INFORMATION PROVIDED section start

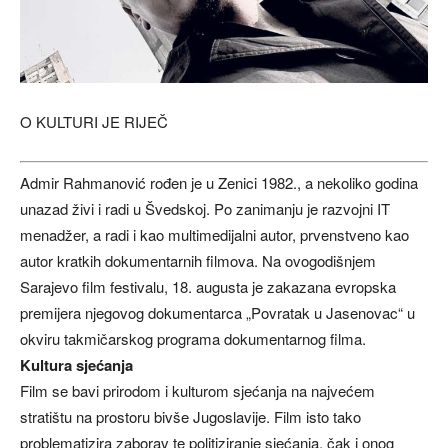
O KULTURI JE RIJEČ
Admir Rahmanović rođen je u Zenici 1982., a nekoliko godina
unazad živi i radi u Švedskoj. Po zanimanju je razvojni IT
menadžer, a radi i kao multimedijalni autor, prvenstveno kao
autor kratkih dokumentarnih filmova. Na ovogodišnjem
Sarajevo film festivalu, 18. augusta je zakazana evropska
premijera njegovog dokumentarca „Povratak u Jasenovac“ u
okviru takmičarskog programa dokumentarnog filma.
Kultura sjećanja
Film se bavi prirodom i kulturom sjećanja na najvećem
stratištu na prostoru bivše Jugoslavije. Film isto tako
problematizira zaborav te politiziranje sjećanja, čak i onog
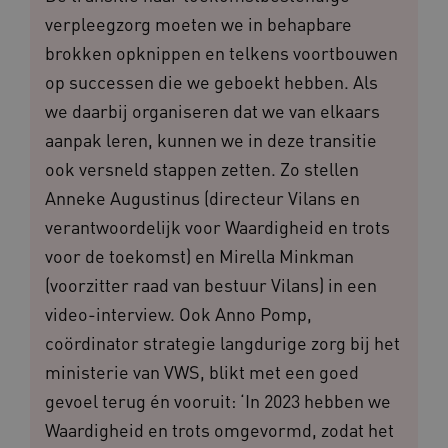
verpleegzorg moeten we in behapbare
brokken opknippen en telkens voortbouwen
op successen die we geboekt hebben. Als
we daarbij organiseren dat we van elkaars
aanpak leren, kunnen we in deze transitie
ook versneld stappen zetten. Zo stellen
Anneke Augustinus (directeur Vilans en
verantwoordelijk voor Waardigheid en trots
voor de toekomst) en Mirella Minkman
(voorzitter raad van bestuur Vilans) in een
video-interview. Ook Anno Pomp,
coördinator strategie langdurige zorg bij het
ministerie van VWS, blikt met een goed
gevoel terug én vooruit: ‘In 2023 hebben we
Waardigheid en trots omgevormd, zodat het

INFORMATION PROVIDED section end
INFORMATION PROVIDED section start

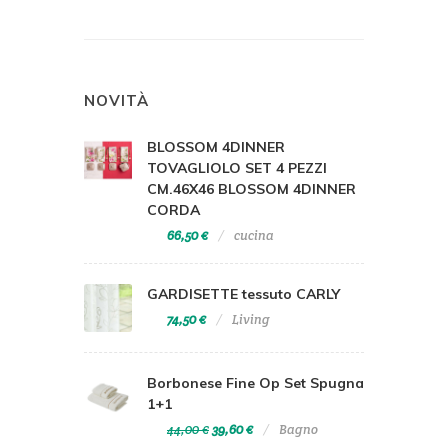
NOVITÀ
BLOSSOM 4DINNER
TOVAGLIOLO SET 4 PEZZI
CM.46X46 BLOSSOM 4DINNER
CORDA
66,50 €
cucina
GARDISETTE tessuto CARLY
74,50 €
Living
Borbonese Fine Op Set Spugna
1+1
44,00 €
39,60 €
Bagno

INFORMATION PROVIDED section end

• **PROBLEM DETAILS**
How many lines in the records above contain the word "BLOSSOM"? Reply with the number alone.

• **EXERCISE OUTPUT**
2